Skipping a fair number of days birding locally, my next 'full day birding' was in mid November, when with the usual crew we again headed east, and found ourselves in Cambridgeshire, scouring some rather birdless agricultural fields (admittedly with a large area of set aside adjacent) for the Richards Pipit that had been knocking around. After a good while searching, we decided to head off further east, via Guyhirn where we managed views of a superb flock of 8 Common Crane as they fed in roadside fields. It was just a shame the fog had started to descend and it hindered viewing somewhat!
We continued east, passing into the equally superb birding county that is Norfolk and to Cley Marshes!
Walking the east bank we were soon clocking up the birds, Bearded Tits pinging and showing well in the reedbed, Brent Geese and Marsh Harrier a permanent fixture in the sky, and a loud drawn out wheezy call overhead led us onto a single Twite as it flew over east.
Our main target however (as with many of our recent visits) was the sea and we soon started scanning for Auks and Skuas. Well, we found 5 Auks, however non were particularly small and it was clear that their Arctic cousins just weren't moving today. The swells had its usual and ever-present Red-throated Divers, but things were livened up by a drake Eider flying past and the appearance of 2 adult Little Gull, always a great addition to any day list!
A rather pointless visit to Salthouse followed before we headed back west to Holkham, where following a very long and sandy walk we eventually found a large flock of Common Scoter loafting and feeding offshore. We set about scanning, and soon found multiple Velvet Scoter, including some absolutely stunning drakes. Eventually we setted on a total of 10+ of these stunning seabirds!

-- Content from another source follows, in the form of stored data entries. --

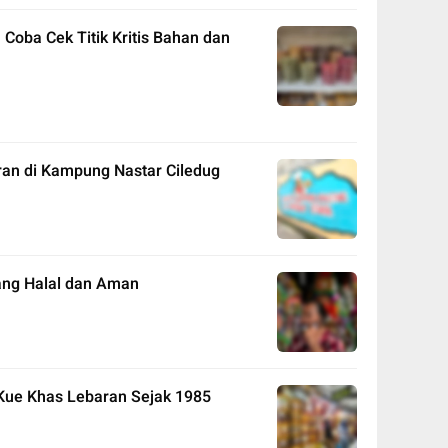
 Coba Cek Titik Kritis Bahan dan
ran di Kampung Nastar Ciledug
yang Halal dan Aman
n Kue Khas Lebaran Sejak 1985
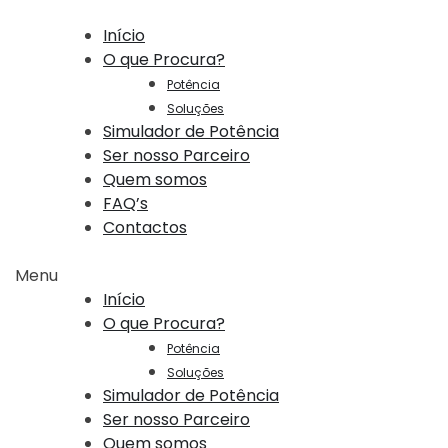
Início
O que Procura?
Potência
Soluções
Simulador de Potência
Ser nosso Parceiro
Quem somos
FAQ’s
Contactos
Menu
Início
O que Procura?
Potência
Soluções
Simulador de Potência
Ser nosso Parceiro
Quem somos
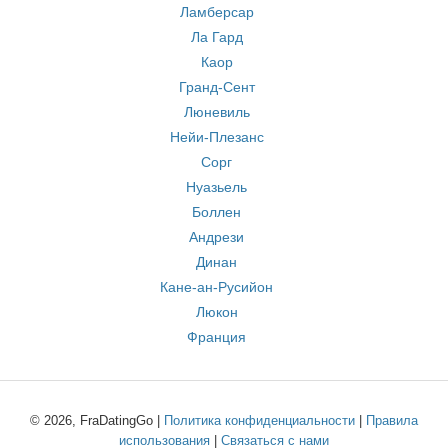
Ламберсар
Ла Гард
Каор
Гранд-Сент
Люневиль
Нейи-Плезанс
Сорг
Нуазьель
Боллен
Андрези
Динан
Кане-ан-Русийон
Люкон
Франция
© 2026, FraDatingGo |
Политика конфиденциальности
|
Правила
использования
|
Связаться с нами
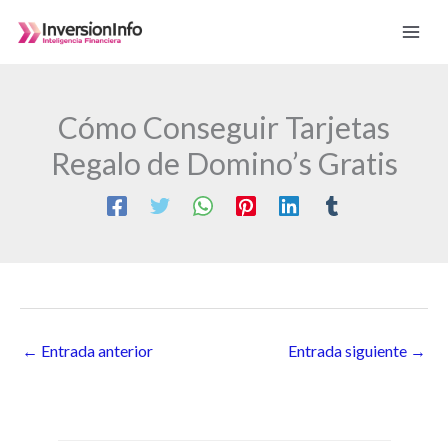
Ir
al
contenido
Cómo Conseguir Tarjetas
Regalo de Domino’s Gratis
←
Entrada anterior
Entrada siguiente
→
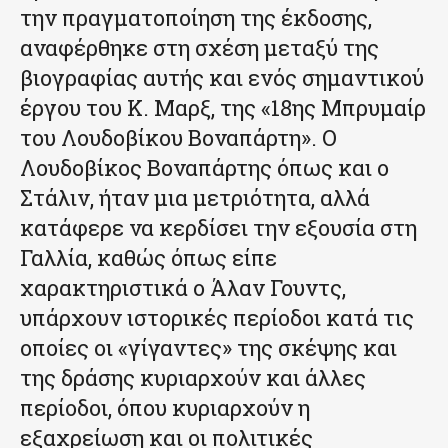
την πραγματοποίηση της έκδοσης,
αναφέρθηκε στη σχέση μεταξύ της
βιογραφίας αυτής και ενός σημαντικού
έργου του Κ. Μαρξ, της «18ης Μπρυμαίρ
του Λουδοβίκου Βοναπάρτη». Ο
Λουδοβίκος Βοναπάρτης όπως και ο
Στάλιν, ήταν μια μετριότητα, αλλά
κατάφερε να κερδίσει την εξουσία στη
Γαλλία, καθώς όπως είπε
χαρακτηριστικά ο Άλαν Γουντς,
υπάρχουν ιστορικές περίοδοι κατά τις
οποίες οι «γίγαντες» της σκέψης και
της δράσης κυριαρχούν και άλλες
περίοδοι, όπου κυριαρχούν η
εξαχρείωση και οι πολιτικές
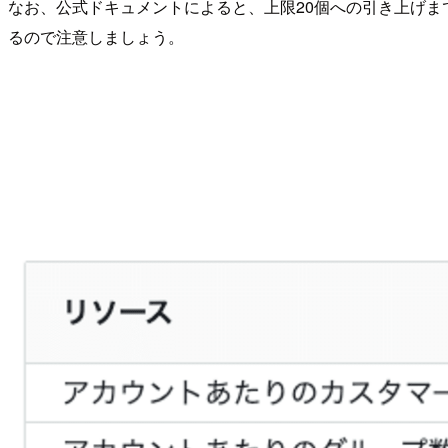
なお、公式ドキュメントによると、上限20個への引き上げま
るので注意しましょう。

With time, among a party of Velvets we picked out our 'yank' target. A drake SURF SCOTER! Nice!
Personally not even a year tick for me having seen 3 off Pensarn earlier in the year however the views off Holkham were significantly closer! That bill and the white patches stood out a mile, however with sea fog arriving, it was good we arrived when we did and not any time after!
|Drake Surf Scoter|
|Surf Scoter among Velvets and a few Commons|
With the light fading, I tried to make a last minute race to the end of the wood to look for the long staying Rough-legged Buzzard, but as we neared the end of the wood the crew decided to turn around and I dipped for the 4th time this year. Maybe one day.